Picture Credit: Everything Dinosaur
We can state with confidence that the hearts of sauropods were very big, after all, these on the whole were massive animals. The hearts had to be strong enough to pump blood around the body and every time a Brachiosaurus raised its head above the position of its heart in its body (which was probably most of the time), the heart had to work extra hard against gravity to pump blood up the neck to the animal’s brain. The heart had to effectively pump blood “uphill”. With a head, in some specimens of Brachiosaurus over fourteen metres up in the air, this was no mean feat.
A fully grown Brachiosaurus would have been composed of approximately 27,000 kilgrammes of soft tissue (muscles, cartilage, internal organs and so on), plus around 2,000 kilogrammes of blood or thereabouts. The hearts of adult Giraffes can weigh more than ten kilogrammes and measure more than sixty-five centimetres long. Although, the heart of a Brachiosaurus may have been different to that of a mammal such as a giraffe, it was a very much bigger animal and therefore a larger, stronger heart would be required. When you look at extant reptiles today, snakes, crocodiles and lizards for example, nearly all living reptiles standing in a natural posture have their heads almost exactly on the same level as their hearts. Reptiles that are alive today have hearts that cannot properly separate pulmonary and systemic blood.
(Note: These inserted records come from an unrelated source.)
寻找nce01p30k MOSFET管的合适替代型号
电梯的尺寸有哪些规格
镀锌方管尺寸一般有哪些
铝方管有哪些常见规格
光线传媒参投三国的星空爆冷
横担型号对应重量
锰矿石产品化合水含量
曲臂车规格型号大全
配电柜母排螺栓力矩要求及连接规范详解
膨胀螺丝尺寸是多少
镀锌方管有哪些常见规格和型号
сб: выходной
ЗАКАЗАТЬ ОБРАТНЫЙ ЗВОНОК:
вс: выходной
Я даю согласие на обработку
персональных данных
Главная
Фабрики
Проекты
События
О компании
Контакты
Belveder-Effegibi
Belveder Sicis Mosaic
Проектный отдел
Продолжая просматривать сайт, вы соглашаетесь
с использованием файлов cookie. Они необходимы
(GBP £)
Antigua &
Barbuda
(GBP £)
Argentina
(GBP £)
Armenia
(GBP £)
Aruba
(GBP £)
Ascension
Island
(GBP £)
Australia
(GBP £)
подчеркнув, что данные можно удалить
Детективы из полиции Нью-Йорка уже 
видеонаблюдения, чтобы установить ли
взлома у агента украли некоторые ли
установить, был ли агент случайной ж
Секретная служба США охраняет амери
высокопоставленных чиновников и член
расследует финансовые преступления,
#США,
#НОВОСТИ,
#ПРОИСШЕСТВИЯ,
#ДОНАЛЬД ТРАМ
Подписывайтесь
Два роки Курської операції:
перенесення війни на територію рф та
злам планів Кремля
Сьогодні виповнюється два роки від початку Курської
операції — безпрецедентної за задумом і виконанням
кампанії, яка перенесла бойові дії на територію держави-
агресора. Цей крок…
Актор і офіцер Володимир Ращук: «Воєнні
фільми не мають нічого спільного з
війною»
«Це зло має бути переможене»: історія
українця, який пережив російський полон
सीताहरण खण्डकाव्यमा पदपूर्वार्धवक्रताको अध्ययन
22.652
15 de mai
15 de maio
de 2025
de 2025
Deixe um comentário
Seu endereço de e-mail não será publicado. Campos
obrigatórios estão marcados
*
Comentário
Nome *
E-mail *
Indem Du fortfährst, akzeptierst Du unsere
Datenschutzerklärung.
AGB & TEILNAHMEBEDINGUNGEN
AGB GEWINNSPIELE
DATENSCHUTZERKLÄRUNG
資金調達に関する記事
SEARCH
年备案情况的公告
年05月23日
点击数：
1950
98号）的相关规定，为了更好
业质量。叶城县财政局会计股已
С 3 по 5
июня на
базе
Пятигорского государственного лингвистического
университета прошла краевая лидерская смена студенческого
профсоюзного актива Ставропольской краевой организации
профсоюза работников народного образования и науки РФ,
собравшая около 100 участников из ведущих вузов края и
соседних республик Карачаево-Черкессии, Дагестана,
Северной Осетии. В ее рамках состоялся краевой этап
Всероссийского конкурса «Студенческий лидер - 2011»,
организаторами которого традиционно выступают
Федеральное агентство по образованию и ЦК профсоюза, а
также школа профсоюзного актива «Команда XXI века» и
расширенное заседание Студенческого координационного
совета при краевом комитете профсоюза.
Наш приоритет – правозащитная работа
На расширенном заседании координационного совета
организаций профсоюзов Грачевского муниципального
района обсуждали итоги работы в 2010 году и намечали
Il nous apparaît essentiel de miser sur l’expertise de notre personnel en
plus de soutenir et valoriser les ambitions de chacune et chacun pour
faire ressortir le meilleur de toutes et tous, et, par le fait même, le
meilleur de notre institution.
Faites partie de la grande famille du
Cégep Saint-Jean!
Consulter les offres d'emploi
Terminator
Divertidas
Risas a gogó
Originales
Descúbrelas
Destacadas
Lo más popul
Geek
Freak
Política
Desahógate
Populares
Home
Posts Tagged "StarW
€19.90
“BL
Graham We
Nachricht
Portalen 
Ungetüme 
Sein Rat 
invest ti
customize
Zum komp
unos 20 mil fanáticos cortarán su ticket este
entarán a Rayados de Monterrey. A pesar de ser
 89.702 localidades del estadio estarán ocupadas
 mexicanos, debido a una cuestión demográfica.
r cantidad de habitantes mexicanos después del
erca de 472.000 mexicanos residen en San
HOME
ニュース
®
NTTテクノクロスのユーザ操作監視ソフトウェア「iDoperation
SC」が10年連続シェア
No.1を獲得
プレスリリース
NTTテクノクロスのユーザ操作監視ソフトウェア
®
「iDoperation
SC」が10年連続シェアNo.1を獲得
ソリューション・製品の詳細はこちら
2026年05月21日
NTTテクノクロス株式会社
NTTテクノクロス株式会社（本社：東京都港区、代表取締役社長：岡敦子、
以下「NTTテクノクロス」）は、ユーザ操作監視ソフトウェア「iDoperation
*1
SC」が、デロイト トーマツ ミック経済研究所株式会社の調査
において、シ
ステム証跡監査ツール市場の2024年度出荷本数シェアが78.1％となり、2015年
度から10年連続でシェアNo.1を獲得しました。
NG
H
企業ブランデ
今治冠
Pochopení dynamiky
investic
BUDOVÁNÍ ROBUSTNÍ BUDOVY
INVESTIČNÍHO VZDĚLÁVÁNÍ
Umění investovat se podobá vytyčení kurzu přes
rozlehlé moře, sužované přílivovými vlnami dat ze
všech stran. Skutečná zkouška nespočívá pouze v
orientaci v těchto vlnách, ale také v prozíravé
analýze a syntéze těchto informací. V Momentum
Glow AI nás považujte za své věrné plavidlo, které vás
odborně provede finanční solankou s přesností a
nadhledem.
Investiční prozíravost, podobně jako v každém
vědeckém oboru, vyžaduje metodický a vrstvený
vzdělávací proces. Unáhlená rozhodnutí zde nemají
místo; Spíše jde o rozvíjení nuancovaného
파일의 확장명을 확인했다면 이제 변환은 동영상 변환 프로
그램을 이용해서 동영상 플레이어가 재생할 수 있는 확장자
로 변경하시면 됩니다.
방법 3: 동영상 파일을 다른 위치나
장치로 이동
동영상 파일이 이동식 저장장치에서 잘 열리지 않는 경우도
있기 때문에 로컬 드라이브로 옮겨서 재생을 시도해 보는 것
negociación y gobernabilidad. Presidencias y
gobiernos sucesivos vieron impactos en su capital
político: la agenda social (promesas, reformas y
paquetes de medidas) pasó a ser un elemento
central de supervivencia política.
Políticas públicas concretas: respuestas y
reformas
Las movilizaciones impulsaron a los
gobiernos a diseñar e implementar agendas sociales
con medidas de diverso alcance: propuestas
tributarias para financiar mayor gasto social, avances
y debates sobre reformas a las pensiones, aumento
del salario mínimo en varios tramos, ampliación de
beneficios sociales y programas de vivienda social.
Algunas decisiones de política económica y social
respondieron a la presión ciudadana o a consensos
However, many dinosaurs had heads higher than their hearts so these reptiles may have had fully divided hearts very similar to the hearts of mammals and the Dinosauria’s very near relatives – the birds.
But how big? That’s a very tough question. Based on a 50,000 kilogramme specimen the heart would have been something like the size of a dust bin, very muscular and weighing perhaps in excess of 150 kilogrammes. These are just estimates, in the absence of supporting data from the fossil record, the truth is nobody really knows.